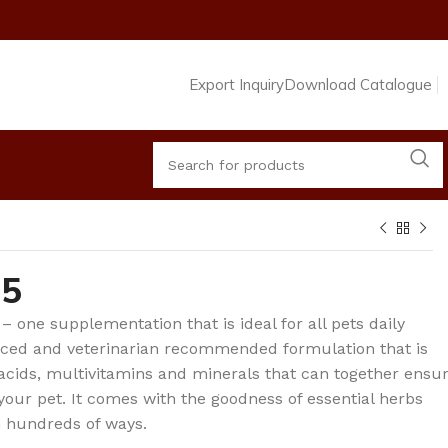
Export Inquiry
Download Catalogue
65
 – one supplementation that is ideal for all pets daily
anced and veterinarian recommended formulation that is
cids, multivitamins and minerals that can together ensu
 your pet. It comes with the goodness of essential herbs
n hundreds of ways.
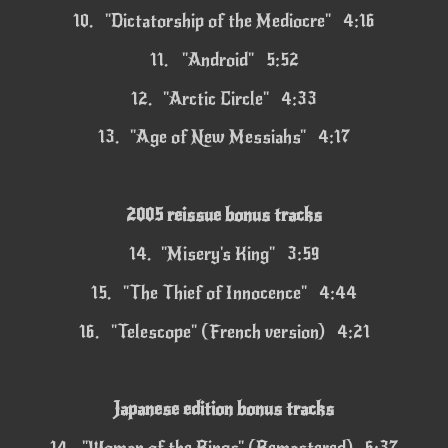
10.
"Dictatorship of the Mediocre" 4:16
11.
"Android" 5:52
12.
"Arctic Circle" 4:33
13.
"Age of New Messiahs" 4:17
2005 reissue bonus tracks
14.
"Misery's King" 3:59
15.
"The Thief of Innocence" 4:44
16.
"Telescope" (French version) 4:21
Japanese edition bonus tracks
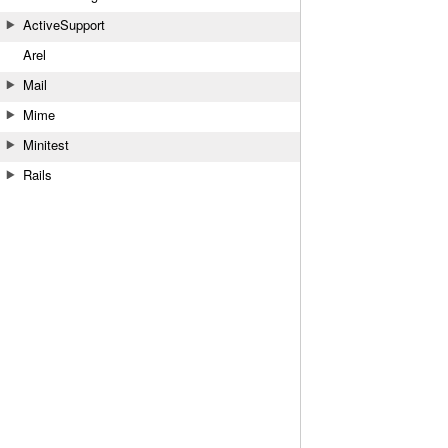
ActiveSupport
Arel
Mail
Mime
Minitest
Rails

---

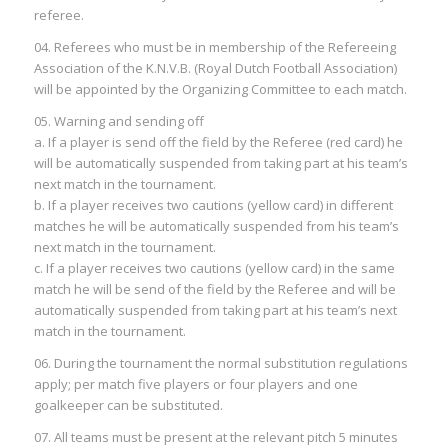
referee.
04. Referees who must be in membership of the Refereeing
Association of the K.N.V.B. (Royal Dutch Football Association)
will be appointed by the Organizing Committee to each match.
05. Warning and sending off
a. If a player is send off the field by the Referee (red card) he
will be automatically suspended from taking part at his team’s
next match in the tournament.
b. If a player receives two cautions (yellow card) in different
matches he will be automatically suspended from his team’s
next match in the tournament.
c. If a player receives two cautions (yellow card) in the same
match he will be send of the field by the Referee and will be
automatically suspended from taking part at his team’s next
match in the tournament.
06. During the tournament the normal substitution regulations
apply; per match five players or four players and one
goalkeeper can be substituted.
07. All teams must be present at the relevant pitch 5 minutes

» **WHAT IS REQUIRED**
Given the records above, reproduce precisely and only the lines between the line holding "match he will" and the line holding "07. All teams", inclusive.

» **REPLY**
match he will be send of the field by the Referee and will be
automatically suspended from taking part at his team’s next
match in the tournament.
06. During the tournament the normal substitution regulations
apply; per match five players or four players and one
goalkeeper can be substituted.
07. All teams must be present at the relevant pitch 5 minutes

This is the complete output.